### PROVIDED PASSAGE ###

The Sexual Creature: Revisiting Paul Newman – The American Spectator


When my mother first met him, she threw her arms around his neck and kissed him on the mouth. So far as I know, she was not in the habit of doing such things. But he was an exception. For her, and for many another woman of her generation, he was the most sizzling number since — who? — Rudolph Valentino? 

Which is why it’s interesting to read, in Paul Newman’s posthumous memoir, The Extraordinary Life of an Ordinary Man, that he never had a very high opinion of himself. Oh, he recognized that he was, at least in the eyes of many of the ladies, a first-class dreamboat. But throughout this book, which was assembled by David Rosenthal from the transcripts of interviews conducted by Stewart Stern some years before Newman’s death in 2008, the actor keeps talking himself down.

###

= WHAT TO WORK ON =
**A.** Can you repeat, word for word, the section of the Paul Newman excerpt that opens with the words containing "The Sexual Creature: Revisiting" and closes with "talking himself down."?
**B.** Using the Paul Newman excerpt, answer these:
(i) What did the writer's mother do when she first met Newman?
(ii) Who assembled Newman's posthumous memoir?
(iii) In what year did Newman die?

### ENTRIES SHOWN ###

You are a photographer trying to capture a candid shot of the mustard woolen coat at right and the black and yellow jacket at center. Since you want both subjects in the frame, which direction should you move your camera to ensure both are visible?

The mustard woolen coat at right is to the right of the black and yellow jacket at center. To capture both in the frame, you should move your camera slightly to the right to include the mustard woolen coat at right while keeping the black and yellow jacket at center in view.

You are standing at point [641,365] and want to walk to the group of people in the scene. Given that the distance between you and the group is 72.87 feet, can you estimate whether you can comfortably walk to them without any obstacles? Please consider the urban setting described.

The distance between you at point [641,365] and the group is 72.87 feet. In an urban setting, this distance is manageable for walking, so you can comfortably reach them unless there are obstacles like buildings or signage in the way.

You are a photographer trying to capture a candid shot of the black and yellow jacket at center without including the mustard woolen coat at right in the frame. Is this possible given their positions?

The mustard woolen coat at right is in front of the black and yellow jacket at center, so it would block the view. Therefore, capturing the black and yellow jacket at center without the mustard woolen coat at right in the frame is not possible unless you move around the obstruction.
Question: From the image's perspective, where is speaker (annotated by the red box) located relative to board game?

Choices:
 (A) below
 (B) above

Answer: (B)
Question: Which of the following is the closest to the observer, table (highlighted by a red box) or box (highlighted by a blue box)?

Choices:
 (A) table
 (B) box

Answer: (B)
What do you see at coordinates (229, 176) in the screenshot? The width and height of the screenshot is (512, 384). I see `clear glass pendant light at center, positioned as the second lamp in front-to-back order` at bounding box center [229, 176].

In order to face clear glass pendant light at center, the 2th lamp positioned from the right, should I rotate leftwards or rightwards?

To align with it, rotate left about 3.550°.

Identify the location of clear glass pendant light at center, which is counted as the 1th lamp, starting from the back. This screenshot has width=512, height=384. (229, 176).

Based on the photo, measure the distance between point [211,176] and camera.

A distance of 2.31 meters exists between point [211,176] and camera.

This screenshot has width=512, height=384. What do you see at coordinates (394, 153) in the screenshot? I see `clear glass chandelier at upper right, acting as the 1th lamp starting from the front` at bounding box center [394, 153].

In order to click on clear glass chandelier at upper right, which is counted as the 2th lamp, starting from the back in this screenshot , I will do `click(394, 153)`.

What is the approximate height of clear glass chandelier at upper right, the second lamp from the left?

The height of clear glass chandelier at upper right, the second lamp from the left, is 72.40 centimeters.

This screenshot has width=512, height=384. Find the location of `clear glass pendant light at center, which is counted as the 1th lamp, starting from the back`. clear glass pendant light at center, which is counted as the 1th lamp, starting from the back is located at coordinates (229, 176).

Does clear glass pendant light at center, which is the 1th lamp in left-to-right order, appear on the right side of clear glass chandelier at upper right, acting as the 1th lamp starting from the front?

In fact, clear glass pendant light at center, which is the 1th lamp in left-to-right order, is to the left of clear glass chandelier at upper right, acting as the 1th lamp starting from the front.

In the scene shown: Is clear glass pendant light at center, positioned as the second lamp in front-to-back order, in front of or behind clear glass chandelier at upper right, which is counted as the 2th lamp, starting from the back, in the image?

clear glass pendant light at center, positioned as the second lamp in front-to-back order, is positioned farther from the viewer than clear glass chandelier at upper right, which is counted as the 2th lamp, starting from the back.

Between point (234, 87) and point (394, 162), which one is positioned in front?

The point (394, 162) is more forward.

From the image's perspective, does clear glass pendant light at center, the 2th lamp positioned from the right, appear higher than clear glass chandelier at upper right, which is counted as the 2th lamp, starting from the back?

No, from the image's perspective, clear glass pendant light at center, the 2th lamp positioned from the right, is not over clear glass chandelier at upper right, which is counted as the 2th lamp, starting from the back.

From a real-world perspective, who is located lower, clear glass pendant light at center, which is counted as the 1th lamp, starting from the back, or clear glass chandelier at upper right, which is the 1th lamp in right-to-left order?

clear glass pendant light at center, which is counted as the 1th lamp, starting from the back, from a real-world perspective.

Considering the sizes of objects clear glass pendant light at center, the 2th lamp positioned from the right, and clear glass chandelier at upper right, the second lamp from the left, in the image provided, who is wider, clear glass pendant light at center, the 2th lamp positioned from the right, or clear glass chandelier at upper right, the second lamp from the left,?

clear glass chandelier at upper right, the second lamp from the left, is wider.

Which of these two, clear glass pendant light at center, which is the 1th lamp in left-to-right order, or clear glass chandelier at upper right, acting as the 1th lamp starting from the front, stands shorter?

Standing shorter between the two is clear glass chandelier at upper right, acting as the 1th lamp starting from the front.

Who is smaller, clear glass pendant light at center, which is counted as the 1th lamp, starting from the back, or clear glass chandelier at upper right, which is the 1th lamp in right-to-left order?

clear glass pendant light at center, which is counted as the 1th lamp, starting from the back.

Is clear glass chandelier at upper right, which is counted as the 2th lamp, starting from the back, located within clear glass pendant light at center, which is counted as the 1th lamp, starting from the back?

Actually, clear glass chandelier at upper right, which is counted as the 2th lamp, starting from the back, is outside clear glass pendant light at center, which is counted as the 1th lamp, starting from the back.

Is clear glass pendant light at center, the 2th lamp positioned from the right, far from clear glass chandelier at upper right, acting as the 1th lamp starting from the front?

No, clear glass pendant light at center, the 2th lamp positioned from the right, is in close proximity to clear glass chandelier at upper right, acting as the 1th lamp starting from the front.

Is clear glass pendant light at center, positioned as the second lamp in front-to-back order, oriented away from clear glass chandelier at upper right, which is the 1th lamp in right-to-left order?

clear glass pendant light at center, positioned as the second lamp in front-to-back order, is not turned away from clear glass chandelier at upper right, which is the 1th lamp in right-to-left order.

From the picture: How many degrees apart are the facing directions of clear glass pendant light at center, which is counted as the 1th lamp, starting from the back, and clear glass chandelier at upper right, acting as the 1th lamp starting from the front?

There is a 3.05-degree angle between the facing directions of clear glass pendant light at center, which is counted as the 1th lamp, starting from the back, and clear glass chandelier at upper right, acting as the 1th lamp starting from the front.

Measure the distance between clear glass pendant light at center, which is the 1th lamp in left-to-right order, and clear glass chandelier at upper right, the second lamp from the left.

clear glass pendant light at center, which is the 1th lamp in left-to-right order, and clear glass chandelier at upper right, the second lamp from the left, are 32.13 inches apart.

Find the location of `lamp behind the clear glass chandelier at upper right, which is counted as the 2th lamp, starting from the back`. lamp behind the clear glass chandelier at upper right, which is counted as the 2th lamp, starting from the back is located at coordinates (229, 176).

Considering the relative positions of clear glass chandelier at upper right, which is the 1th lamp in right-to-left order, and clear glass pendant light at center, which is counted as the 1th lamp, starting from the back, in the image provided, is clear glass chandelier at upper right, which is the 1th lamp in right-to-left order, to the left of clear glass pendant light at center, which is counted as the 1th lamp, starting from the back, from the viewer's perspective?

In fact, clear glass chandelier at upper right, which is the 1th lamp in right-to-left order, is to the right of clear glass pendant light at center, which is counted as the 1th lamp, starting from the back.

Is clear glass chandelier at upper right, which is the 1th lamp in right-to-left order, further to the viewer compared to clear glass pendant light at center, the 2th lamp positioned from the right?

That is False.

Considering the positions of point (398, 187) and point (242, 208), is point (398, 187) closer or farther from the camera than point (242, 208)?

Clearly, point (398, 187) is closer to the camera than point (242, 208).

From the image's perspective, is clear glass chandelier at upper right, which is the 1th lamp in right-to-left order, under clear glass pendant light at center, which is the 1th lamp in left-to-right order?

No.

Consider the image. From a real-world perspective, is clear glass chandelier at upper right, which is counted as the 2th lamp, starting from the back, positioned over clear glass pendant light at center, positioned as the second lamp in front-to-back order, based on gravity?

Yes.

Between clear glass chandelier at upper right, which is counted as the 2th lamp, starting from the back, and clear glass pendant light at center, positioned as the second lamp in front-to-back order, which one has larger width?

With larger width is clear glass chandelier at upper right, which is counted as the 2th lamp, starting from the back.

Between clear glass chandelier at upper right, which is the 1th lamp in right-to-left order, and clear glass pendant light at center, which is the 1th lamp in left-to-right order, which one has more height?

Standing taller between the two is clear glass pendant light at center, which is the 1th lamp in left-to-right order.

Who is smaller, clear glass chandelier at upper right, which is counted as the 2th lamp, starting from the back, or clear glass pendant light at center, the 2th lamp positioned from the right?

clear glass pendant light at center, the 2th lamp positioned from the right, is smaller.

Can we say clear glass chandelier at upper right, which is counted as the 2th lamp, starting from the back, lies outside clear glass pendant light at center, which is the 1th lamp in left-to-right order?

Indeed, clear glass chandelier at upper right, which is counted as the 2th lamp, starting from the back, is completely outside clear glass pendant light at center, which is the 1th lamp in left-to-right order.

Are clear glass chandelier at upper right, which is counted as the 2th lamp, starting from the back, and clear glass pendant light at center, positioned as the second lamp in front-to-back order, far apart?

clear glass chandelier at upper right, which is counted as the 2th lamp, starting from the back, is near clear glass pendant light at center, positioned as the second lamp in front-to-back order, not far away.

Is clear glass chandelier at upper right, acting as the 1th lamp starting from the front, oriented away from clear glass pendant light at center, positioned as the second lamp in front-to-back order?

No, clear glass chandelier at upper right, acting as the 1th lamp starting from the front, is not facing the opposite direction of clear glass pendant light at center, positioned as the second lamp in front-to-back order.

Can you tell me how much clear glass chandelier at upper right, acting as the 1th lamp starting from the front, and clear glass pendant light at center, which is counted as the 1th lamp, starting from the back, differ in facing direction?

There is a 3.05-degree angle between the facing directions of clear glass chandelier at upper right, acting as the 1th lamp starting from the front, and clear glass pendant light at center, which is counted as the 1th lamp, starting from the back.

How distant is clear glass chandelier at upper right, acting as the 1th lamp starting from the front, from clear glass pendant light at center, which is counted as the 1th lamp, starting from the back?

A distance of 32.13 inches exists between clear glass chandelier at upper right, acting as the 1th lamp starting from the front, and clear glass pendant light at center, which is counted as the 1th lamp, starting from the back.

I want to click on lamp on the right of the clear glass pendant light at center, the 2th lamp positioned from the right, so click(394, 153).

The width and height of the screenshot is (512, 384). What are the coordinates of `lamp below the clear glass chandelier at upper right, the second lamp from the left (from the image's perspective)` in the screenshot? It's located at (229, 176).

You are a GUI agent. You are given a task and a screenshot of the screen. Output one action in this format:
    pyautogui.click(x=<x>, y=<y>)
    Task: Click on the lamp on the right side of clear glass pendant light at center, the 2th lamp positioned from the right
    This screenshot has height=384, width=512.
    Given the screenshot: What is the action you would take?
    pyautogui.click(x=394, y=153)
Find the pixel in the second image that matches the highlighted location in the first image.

###

= RESULTS =
**A.**
The Sexual Creature: Revisiting Paul Newman – The American Spectator


When my mother first met him, she threw her arms around his neck and kissed him on the mouth. So far as I know, she was not in the habit of doing such things. But he was an exception. For her, and for many another woman of her generation, he was the most sizzling number since — who? — Rudolph Valentino? 

Which is why it’s interesting to read, in Paul Newman’s posthumous memoir, The Extraordinary Life of an Ordinary Man, that he never had a very high opinion of himself. Oh, he recognized that he was, at least in the eyes of many of the ladies, a first-class dreamboat. But throughout this book, which was assembled by David Rosenthal from the transcripts of interviews conducted by Stewart Stern some years before Newman’s death in 2008, the actor keeps talking himself down.

**B.**
(i) She threw her arms around his neck and kissed him on the mouth.
(ii) David Rosenthal.
(iii) 2008.